This speaks to a second, ultimately more important, class of justifications for the public necessity doctrine: There are times when the government’s utility maximization problem is so clear, and the stakes are so high, that it would be public malpractice not to take private property.
There are some who argue convincingly that this is a bad justification and that—even in dire situations where the utility-maximizing calculus is clear—the government should still be forced to compensate the few it sacrifices in favor of the many.
This viewpoint has merits, and this Note largely endorses it in section III.B, but courts tend to be sympathetic to the government when it so clearly acts for an overwhelming public good.
Even cases that reject the application of the public necessity defense do not reject the justification for the defense.
For example, in TrinCo, the court refrained from holding that public necessity could never justify the government’s destroying property to stop the spread of fire; rather, the court simply doubted that the fire in question was actually a significant threat to other property and asked for further factual development.
Professor Brian Lee makes a useful distinction, however, between the justification for the government destroying private property in the face of a dire emergency and the justification for the government deciding not to compensate property owners for that destruction.
Even if the government has acted perfectly sensibly in sacrificing a few pieces of property to save a larger set of properties, that does not necessarily explain why, under the Fifth Amendment, the government owes the injured property owners no compensation.
Lee points to two prevailing principles that justify noncompensation: first, administrative difficulties in determining how much and to whom compensation is owed, and second, fiscal constraints in the government being able to afford the payments to all of the offended property owners.
Courts’ application of the public necessity exception is, in many ways, more understandable in light of these two noncompensation principles. In certain contexts—for example, during times of war, when records are destroyed or many property owners are killed—it may be practically impossible to determine who is actually owed compensation and how much property was actually destroyed.
This provides a reasonable justification for the Caltex Court, writing seven years after World War II ended, deciding that wartime losses are typically not compensable under the Fifth Amendment—even if the Court did not explicitly rely on the administrative difficulties of compensation in reaching its conclusion.
A different type of administrative difficulty might justify noncompensation in the context of conflagration cases. Oftentimes when firebreaks are set and private property is destroyed it is unclear whether that private property would have survived the fire in the absence of government action.
Noncompensation in these cases, then, may be conflated with the general causation difficulties of takings claims: Because it is so practically difficult to determine whether the condemned property would have survived the fire—and if so, how much damage it would have sustained anyway—courts may have chosen simply to withdraw from the inquiry and as a matter of law decide that, in cases in which a government destroys property out of necessity posed by a fire, no takings compensation is due.

◆ **EXERCISE TASK 1**: In the passage on the public necessity doctrine, what did the court in TrinCo doubt about the fire?
◆ **EXERCISE TASK 2**: Name every court case, person, constitutional provision and historical event mentioned in the public necessity passage.
◆ **EXERCISE TASK 3**: Reproduce the part of the public necessity passage starting at "There are some" and ending at "of the many.".

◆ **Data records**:
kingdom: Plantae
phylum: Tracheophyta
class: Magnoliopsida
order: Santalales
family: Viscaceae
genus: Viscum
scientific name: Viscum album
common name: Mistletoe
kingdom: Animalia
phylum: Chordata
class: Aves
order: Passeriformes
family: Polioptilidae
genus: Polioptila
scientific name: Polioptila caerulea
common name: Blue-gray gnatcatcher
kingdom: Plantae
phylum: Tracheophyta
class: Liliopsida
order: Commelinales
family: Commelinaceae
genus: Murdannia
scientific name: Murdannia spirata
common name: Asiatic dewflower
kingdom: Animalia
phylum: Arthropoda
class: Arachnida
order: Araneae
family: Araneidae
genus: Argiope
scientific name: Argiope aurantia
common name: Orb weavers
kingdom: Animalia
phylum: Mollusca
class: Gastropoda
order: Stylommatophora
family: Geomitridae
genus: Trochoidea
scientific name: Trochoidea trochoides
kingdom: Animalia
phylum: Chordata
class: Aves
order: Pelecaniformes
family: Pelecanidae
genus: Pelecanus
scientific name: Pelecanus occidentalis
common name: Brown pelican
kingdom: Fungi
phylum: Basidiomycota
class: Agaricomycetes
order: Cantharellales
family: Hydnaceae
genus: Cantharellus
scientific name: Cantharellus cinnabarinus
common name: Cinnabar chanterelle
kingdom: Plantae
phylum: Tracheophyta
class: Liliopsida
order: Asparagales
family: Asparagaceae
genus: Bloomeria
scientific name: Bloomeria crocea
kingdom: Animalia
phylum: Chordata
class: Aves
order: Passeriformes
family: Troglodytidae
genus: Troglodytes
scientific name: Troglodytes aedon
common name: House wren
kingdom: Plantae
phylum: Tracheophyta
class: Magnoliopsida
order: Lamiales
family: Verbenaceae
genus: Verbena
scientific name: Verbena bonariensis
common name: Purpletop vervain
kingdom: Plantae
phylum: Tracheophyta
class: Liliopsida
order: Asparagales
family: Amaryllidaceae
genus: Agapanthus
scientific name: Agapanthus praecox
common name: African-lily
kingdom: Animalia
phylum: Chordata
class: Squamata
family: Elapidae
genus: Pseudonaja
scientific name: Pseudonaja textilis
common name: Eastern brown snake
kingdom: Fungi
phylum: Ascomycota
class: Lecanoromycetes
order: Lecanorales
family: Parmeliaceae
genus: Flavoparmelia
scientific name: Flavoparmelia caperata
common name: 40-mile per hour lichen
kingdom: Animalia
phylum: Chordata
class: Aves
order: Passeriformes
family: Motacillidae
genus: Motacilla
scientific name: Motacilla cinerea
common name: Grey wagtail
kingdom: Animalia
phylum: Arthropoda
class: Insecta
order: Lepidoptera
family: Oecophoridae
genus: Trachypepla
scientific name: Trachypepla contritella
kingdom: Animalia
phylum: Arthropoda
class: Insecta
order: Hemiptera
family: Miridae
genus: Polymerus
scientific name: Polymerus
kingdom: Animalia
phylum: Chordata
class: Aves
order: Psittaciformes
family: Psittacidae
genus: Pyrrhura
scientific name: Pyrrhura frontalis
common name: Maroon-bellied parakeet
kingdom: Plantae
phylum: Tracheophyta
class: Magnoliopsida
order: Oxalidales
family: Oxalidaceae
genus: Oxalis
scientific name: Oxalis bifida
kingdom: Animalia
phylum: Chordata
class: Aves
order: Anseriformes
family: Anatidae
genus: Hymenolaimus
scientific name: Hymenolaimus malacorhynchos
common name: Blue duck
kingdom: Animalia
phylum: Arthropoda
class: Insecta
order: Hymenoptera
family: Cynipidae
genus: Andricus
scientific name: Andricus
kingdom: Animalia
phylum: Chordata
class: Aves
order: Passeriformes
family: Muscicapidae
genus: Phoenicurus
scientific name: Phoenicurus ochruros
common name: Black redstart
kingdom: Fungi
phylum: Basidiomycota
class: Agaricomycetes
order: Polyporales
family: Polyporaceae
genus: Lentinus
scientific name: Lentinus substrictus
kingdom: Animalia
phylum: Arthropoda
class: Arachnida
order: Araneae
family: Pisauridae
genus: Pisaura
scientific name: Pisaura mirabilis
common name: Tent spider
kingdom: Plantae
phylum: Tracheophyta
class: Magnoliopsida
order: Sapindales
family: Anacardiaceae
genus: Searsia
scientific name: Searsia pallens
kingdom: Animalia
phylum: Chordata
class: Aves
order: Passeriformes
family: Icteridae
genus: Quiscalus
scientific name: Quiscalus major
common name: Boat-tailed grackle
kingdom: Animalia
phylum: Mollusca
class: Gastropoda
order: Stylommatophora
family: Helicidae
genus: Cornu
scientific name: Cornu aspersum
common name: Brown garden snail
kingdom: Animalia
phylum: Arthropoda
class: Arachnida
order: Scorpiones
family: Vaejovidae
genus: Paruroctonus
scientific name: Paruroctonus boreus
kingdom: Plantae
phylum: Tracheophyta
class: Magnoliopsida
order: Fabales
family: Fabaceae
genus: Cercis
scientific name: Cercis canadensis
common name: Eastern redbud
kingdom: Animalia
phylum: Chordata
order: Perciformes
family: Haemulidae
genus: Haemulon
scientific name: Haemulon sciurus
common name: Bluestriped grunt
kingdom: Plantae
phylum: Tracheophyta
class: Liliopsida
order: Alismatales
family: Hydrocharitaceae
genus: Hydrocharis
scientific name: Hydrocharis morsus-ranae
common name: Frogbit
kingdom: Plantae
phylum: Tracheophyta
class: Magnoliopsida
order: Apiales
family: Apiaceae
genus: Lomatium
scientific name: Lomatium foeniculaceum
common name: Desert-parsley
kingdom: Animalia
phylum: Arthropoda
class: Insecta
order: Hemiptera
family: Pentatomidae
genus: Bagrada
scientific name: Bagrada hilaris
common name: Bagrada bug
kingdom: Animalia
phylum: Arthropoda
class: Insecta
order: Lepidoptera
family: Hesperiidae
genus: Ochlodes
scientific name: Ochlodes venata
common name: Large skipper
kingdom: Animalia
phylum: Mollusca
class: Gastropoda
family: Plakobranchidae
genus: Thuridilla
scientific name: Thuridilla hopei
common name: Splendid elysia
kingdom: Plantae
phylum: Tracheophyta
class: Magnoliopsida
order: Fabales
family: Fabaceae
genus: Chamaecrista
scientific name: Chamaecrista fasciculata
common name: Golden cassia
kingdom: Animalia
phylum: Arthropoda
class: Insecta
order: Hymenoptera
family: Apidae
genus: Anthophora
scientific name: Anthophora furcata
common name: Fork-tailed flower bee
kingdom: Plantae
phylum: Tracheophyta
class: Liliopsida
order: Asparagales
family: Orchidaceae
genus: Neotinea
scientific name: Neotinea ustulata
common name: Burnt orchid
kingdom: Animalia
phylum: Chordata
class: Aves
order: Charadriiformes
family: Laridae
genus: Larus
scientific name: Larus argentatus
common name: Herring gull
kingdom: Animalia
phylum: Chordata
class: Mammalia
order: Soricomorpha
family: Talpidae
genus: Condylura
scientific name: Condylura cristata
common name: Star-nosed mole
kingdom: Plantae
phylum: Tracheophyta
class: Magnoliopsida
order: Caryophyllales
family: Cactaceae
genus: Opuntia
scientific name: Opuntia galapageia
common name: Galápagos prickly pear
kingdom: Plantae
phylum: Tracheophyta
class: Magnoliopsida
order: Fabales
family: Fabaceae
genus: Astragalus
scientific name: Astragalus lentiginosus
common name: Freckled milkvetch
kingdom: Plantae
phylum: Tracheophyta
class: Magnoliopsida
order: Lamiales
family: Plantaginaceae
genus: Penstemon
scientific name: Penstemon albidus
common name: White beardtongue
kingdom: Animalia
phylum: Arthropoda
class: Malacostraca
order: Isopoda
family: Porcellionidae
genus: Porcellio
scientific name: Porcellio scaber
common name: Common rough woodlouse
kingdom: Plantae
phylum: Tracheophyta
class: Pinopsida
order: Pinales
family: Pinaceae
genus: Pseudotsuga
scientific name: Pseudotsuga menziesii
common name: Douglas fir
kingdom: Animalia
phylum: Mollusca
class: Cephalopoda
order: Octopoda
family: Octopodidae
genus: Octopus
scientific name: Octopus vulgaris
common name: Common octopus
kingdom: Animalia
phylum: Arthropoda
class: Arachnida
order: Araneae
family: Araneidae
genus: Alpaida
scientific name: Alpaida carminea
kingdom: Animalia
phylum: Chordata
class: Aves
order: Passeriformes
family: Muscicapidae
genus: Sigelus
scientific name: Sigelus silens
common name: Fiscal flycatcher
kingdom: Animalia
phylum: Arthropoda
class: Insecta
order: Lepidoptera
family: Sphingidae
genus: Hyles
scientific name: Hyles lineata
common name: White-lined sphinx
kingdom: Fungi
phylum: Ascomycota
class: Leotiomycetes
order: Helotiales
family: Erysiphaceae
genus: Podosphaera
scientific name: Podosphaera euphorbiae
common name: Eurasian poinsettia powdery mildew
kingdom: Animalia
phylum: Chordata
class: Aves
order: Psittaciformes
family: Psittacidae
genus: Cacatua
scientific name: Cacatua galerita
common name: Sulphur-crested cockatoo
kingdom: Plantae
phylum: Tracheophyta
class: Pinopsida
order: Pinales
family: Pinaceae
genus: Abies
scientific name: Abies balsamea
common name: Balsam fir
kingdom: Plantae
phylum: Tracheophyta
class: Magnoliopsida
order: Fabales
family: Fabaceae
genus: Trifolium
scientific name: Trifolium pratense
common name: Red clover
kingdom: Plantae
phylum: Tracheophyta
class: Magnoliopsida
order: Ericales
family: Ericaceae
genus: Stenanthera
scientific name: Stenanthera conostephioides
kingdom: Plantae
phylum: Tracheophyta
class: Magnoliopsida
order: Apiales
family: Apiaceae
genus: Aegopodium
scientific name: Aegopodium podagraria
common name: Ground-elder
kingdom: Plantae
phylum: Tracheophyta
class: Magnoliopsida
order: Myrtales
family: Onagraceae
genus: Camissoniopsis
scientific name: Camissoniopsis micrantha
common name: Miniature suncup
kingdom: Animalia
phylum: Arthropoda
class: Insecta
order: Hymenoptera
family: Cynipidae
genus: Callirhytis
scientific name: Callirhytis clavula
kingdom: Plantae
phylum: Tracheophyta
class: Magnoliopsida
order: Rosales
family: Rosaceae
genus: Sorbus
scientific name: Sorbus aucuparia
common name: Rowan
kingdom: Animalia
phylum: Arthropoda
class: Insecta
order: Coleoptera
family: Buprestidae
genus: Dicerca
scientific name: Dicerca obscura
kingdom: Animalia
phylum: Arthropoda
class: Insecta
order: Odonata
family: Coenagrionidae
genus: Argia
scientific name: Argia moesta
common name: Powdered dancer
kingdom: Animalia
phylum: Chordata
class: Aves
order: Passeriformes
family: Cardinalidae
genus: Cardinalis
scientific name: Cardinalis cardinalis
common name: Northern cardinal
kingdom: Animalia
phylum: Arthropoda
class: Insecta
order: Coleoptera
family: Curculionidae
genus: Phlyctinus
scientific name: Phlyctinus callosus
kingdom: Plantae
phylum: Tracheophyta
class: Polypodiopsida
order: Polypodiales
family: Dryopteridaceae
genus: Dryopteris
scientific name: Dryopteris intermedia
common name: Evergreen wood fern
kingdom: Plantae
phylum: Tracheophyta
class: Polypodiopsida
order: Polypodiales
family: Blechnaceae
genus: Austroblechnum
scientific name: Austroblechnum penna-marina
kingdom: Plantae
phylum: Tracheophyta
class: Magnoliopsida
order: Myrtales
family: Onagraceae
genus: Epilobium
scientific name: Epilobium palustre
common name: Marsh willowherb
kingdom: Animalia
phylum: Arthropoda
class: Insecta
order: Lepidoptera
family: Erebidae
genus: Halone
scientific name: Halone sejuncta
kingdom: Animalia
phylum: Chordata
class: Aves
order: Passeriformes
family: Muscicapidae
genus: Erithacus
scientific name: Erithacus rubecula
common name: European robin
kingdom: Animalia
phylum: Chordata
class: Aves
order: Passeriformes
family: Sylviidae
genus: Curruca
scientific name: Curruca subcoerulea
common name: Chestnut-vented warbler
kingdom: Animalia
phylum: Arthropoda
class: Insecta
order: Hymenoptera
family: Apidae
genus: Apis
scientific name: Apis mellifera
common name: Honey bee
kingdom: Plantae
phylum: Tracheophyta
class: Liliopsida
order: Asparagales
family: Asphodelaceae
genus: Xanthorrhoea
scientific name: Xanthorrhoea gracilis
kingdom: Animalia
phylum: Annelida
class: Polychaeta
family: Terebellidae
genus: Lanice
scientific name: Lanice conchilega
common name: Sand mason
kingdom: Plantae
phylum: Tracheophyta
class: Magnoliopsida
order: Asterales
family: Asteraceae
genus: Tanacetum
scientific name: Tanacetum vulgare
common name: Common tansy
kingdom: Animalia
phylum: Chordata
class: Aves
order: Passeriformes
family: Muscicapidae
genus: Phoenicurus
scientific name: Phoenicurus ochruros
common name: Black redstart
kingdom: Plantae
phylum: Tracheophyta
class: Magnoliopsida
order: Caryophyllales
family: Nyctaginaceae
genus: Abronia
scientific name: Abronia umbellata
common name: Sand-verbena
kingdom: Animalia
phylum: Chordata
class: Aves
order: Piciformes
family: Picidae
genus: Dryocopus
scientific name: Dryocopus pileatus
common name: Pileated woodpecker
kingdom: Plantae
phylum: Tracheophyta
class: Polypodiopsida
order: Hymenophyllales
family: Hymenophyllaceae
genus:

◆ **SOLUTION 1**: It doubted that the fire was actually a significant threat to other property.

◆ **SOLUTION 2**: TrinCo, Caltex, Brian Lee, the Fifth Amendment, World War II

◆ **SOLUTION 3**:
There are some who argue convincingly that this is a bad justification and that—even in dire situations where the utility-maximizing calculus is clear—the government should still be forced to compensate the few it sacrifices in favor of the many.